Sugar cane is a perennial plant and is only replanted when the production of a field falls too low to be profitable. There are 119 sugar growers here in the Rio Grande Valley. They are all members of the cooperative that owns the Cowley Sugar House. It was very interesting to learn about an industry that we see all the time.

Thursday, we took a group of 24 friends to the Gladys Porter Zoo in Brownsville. As zoos go, this one is small but it makes up for size with its displays which have some of the best viewing of any zoo we have visited. The animals were all active so we got to see plenty of action. We were escorted on a behind the scenes tour of the zoo by Emma Mitchell from the education department. We learned how the animals are fed and their cages cleaned. We were able to feed a pair of Galapagos tortoises and even pet one on the head. The whole group of tigers at the zoo are from discarded or confiscated pets. The island populated by spider monkeys is also a collection of former pets. It is good that the zoo is able to take some of these, but the discarded animals far exceed the capacity of the zoo. It is a sad commentary on human behavior. After a water break, we enjoyed seeing many of the smaller animals that are used by the education department and then the group dispersed to eat lunch and explore the entire zoo on our own.

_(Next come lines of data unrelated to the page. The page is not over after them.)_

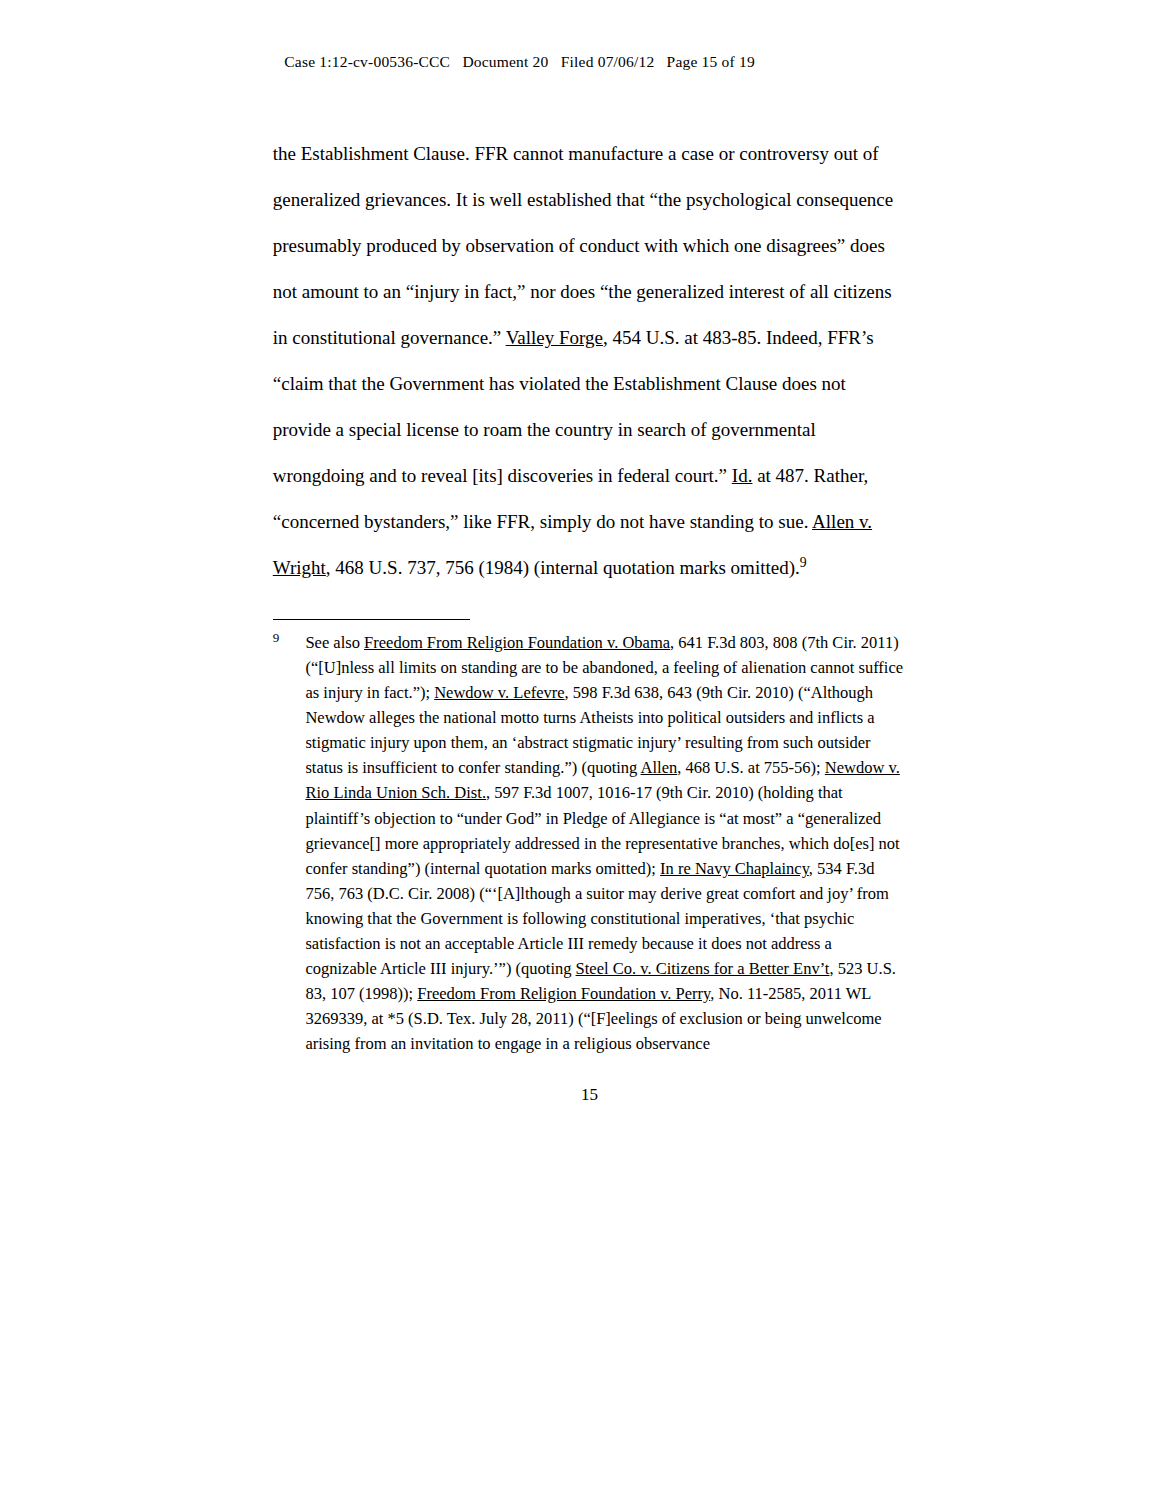Case 1:12-cv-00536-CCC Document 20 Filed 07/06/12 Page 15 of 19
the Establishment Clause. FFR cannot manufacture a case or controversy out of generalized grievances. It is well established that “the psychological consequence presumably produced by observation of conduct with which one disagrees” does not amount to an “injury in fact,” nor does “the generalized interest of all citizens in constitutional governance.” Valley Forge, 454 U.S. at 483-85. Indeed, FFR’s “claim that the Government has violated the Establishment Clause does not provide a special license to roam the country in search of governmental wrongdoing and to reveal [its] discoveries in federal court.” Id. at 487. Rather, “concerned bystanders,” like FFR, simply do not have standing to sue. Allen v. Wright, 468 U.S. 737, 756 (1984) (internal quotation marks omitted).9
9
See also Freedom From Religion Foundation v. Obama, 641 F.3d 803, 808 (7th Cir. 2011) (“[U]nless all limits on standing are to be abandoned, a feeling of alienation cannot suffice as injury in fact.”); Newdow v. Lefevre, 598 F.3d 638, 643 (9th Cir. 2010) (“Although Newdow alleges the national motto turns Atheists into political outsiders and inflicts a stigmatic injury upon them, an ‘abstract stigmatic injury’ resulting from such outsider status is insufficient to confer standing.”) (quoting Allen, 468 U.S. at 755-56); Newdow v. Rio Linda Union Sch. Dist., 597 F.3d 1007, 1016-17 (9th Cir. 2010) (holding that plaintiff’s objection to “under God” in Pledge of Allegiance is “at most” a “generalized grievance[] more appropriately addressed in the representative branches, which do[es] not confer standing”) (internal quotation marks omitted); In re Navy Chaplaincy, 534 F.3d 756, 763 (D.C. Cir. 2008) (“‘[A]lthough a suitor may derive great comfort and joy’ from knowing that the Government is following constitutional imperatives, ‘that psychic satisfaction is not an acceptable Article III remedy because it does not address a cognizable Article III injury.’”) (quoting Steel Co. v. Citizens for a Better Env’t, 523 U.S. 83, 107 (1998)); Freedom From Religion Foundation v. Perry, No. 11-2585, 2011 WL 3269339, at *5 (S.D. Tex. July 28, 2011) (“[F]eelings of exclusion or being unwelcome arising from an invitation to engage in a religious observance
15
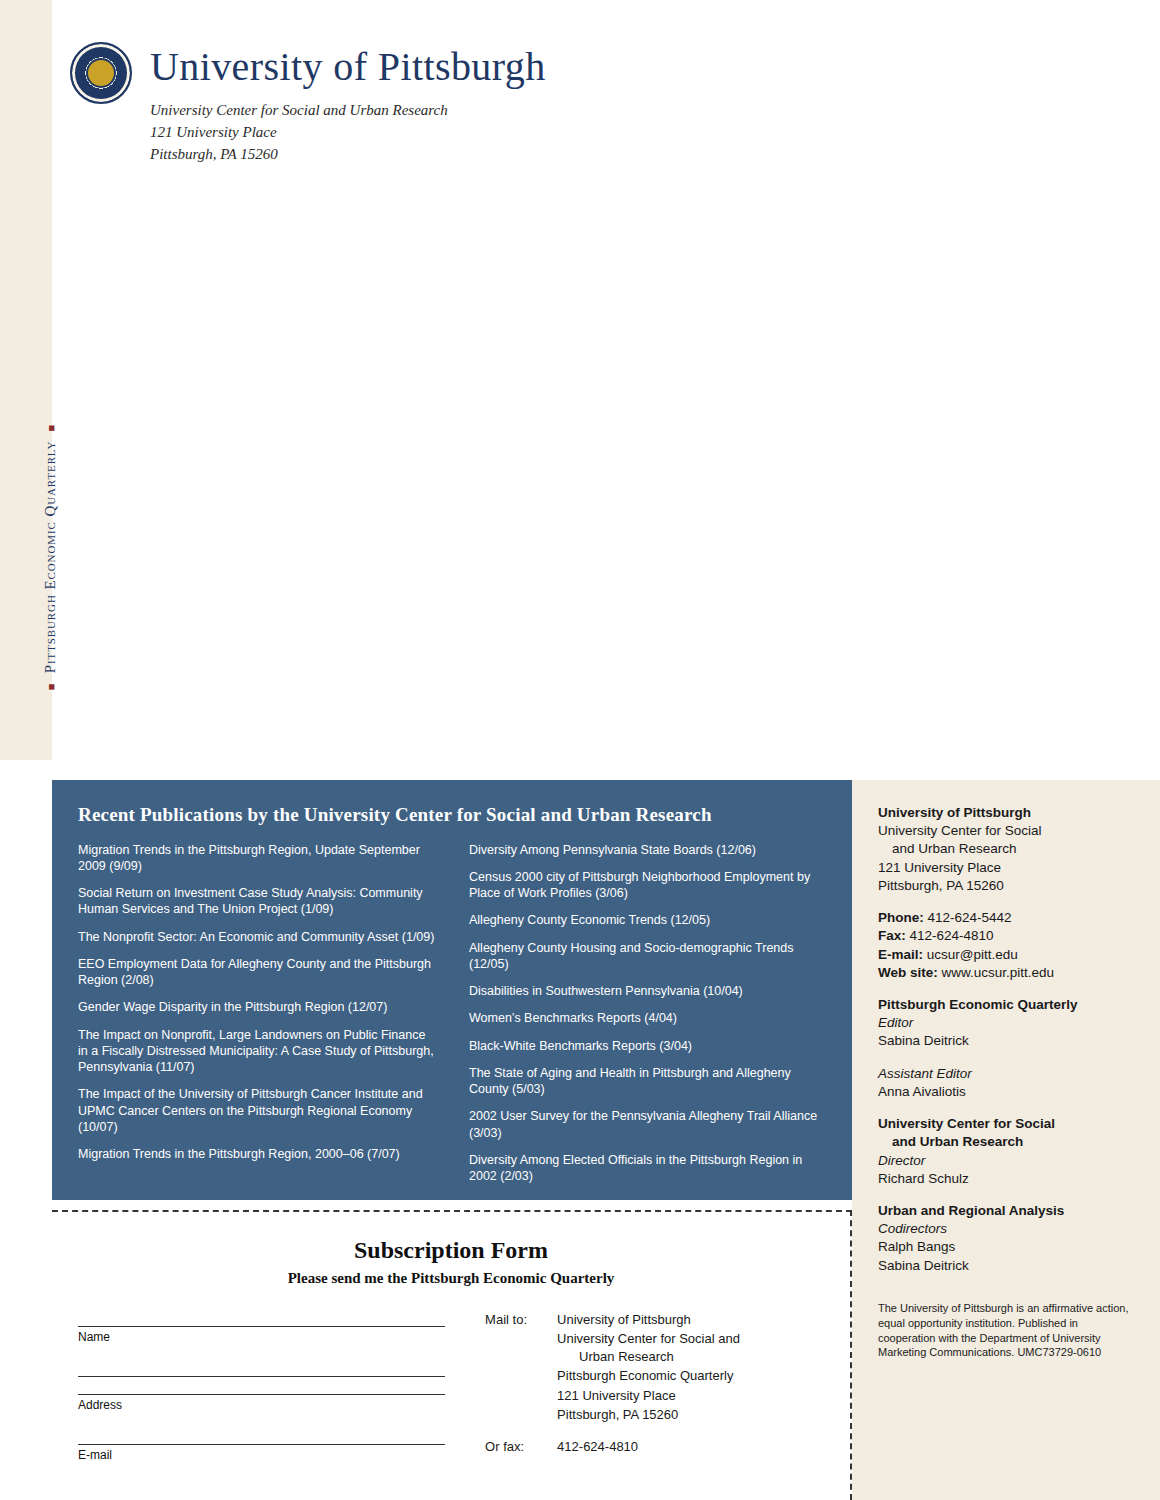■ Pittsburgh Economic Quarterly ■
University of Pittsburgh
University Center for Social and Urban Research
121 University Place
Pittsburgh, PA 15260
Recent Publications by the University Center for Social and Urban Research
Migration Trends in the Pittsburgh Region, Update September 2009 (9/09)
Social Return on Investment Case Study Analysis: Community Human Services and The Union Project (1/09)
The Nonprofit Sector: An Economic and Community Asset (1/09)
EEO Employment Data for Allegheny County and the Pittsburgh Region (2/08)
Gender Wage Disparity in the Pittsburgh Region (12/07)
The Impact on Nonprofit, Large Landowners on Public Finance in a Fiscally Distressed Municipality: A Case Study of Pittsburgh, Pennsylvania (11/07)
The Impact of the University of Pittsburgh Cancer Institute and UPMC Cancer Centers on the Pittsburgh Regional Economy (10/07)
Migration Trends in the Pittsburgh Region, 2000–06 (7/07)
Diversity Among Pennsylvania State Boards (12/06)
Census 2000 city of Pittsburgh Neighborhood Employment by Place of Work Profiles (3/06)
Allegheny County Economic Trends (12/05)
Allegheny County Housing and Socio-demographic Trends (12/05)
Disabilities in Southwestern Pennsylvania (10/04)
Women’s Benchmarks Reports (4/04)
Black-White Benchmarks Reports (3/04)
The State of Aging and Health in Pittsburgh and Allegheny County (5/03)
2002 User Survey for the Pennsylvania Allegheny Trail Alliance (3/03)
Diversity Among Elected Officials in the Pittsburgh Region in 2002 (2/03)
University of Pittsburgh
University Center for Social
and Urban Research 121 University Place
Pittsburgh, PA 15260
Phone: 412-624-5442
Fax: 412-624-4810
E-mail: ucsur@pitt.edu
Web site: www.ucsur.pitt.edu
Pittsburgh Economic Quarterly
Editor
Sabina Deitrick
Assistant Editor
Anna Aivaliotis
University Center for Social
and Urban Research Director
Richard Schulz
Urban and Regional Analysis
Codirectors
Ralph Bangs
Sabina Deitrick
The University of Pittsburgh is an affirmative action, equal opportunity institution. Published in cooperation with the Department of University Marketing Communications. UMC73729-0610
Subscription Form
Please send me the Pittsburgh Economic Quarterly
Name
Address
E-mail
| Mail to: | University of Pittsburgh |
| | University Center for Social and Urban Research |
| | Pittsburgh Economic Quarterly |
| | 121 University Place |
| | Pittsburgh, PA 15260 |
| Or fax: | 412-624-4810 |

On Friday afternoon we traveled to Port Isabel to have dinner at the Port Isabel Yacht Club Hotel and Restaurant. We've visited the Yacht Club many times when we bicycle through Port Isabel. We've always said that we would love to eat dinner there some time so Louise took the lead and organized the trip.

There were 16 people who made the 80 mile drive for dinner. Eight of us stayed the night at the Yacht Club to complete the adventure. Built in 1920, the Yacht Club has the look of a Bogie and Becall movie set. It hosted many distinguished guests, some notorious like Al Capone and others famous such as Lindbergh and Earhart.

We arrived early and had cocktails in the parlor amid antique furniture and furnishings. The building is being restored by its present owner and has a long way to go but the restaurant serves up a fine meal and the staff is quite friendly. To say the rooms are rustic is to be generous. Still, if you enjoy the ambiance of an old resort with great character, this is a fine place to spend a night or two. Everyone enjoyed their experience.

The trees in our park are breaking out in tiny green leaves and we'll have tons of flowers by the end of the month. Temperatures here in the Rio Grande Valley will be warming into the 80s on a regular basis soon and the winter will quickly be forgotten. One year we left the valley early to attend a convention in Philadelphia at the end of March. As we drove north we left the roadsides bursting with flowers behind. Driving north on the third day Louise turned to me and asked what had killed all the trees? I laughed and said, "They aren't dead, it is winter here." We both laughed. We had become so adjusted to the short southern winters that it was now a surprise to see all the leafless trees in March.

The good news, my friends, is that the trees will be turning green further north soon. A wave of green will make its way all the way to the Arctic Circle and beyond. Daylight is getting longer each day and spring is on the way. It is time to start planning your summer travels and getting the motor home ready for the trip!